Great Lakes: What's Up, Doc?
"I'm not a real doctor, I just impersonate one on behalf of the auto, oil, and steel industries," should have been in the script of a Citizens for a Sound Economy ad played recently on Chicago radio. Instead, the polluters' front group used a phony pediatrician to attack the EPA's new air-quality proposals, inventing wildly improbable figures on the cost of meeting the standards--even predicting the demise of the traditional backyard barbecue in the wake of improved air safeguards.

But the Illinois Chapter shot down the bogus diagnoses in a media alert that outlined the human health costs of soot and smog, and listed many real physicians and organizations--including the American Lung Association and the American Public Health Association--that endorsed the new guidelines. The chapter's rebuttal helped alert the press to the polluters' disinformation campaign.

Natural Allies
Anglers and green activists in Wisconsin have joined forces to block a threat to the state's waterways. Exxon, responsible for the most catastrophic oil spill in U.S. history, wants to build a toxic-waste landfill the size of 350 football fields and 90 feet high for the tailings from a proposed copper and zinc mine at the headwaters of the Wolf River, imperiling the sturgeon, walleye, and trout fisheries in its watershed.

A 38-mile pipeline would also pump over a million gallons of the mine's wastewater each day into the Wisconsin River. As similar mining operations have devastated soil and groundwater with sulphuric acid pollution, sportsfishers and the Club's Great Lakes activists are throwing clamorous support behind a mining moratorium bill introduced by State Representative Spencer Black (D-Madison).

Great North American Prairie: Celebrating Unity
A recent Lakota ceremony honored four members of the Black Hills Group in South Dakota. Regaled with drumming and chants from the Porcupine Singers, Brian Brademeyer, Nancy Hilding, Michael Melius, and Donald Pay were each presented with a star quilt for their dedicated defense of the Black Hills, land sacred to the Lakota, against logging and mining interests. A song heralding the deeds of each Sierran and a traditional circle dance capped the event. With the Forest Service's revised Black Hills management plan (see Ways & Means) offering paltry ecosystem protections, the Lakota and Club activists hope to work together to prevent stepped-up development in the region.

Guts, No Glory
Simmons Industries of Southwest City, Missouri, owners of a poultry plant that processes 1.5 million chickens a week, might have won reauthorization of its wastewater permit without a peep from Missouri's Department of Natural Resources if not for an investigation by the Ozark Chapter.
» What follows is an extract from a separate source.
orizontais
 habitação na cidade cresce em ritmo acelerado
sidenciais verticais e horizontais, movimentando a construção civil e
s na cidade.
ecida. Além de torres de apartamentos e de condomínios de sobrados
The chapter found citations against Simmons for 21 violations in five years, ranging from spills of chicken entrails on public roadways to a catastrophic discharge of over a million gallons of blood and grease that left a creek virtually lifeless. The chapter's exposé also revealed the department's failure to collect nearly a million dollars in fines from Simmons for the violations. Chastened by the bad publicity, the watchdog agency has put the permit on hold and referred the case to Missouri's attorney general.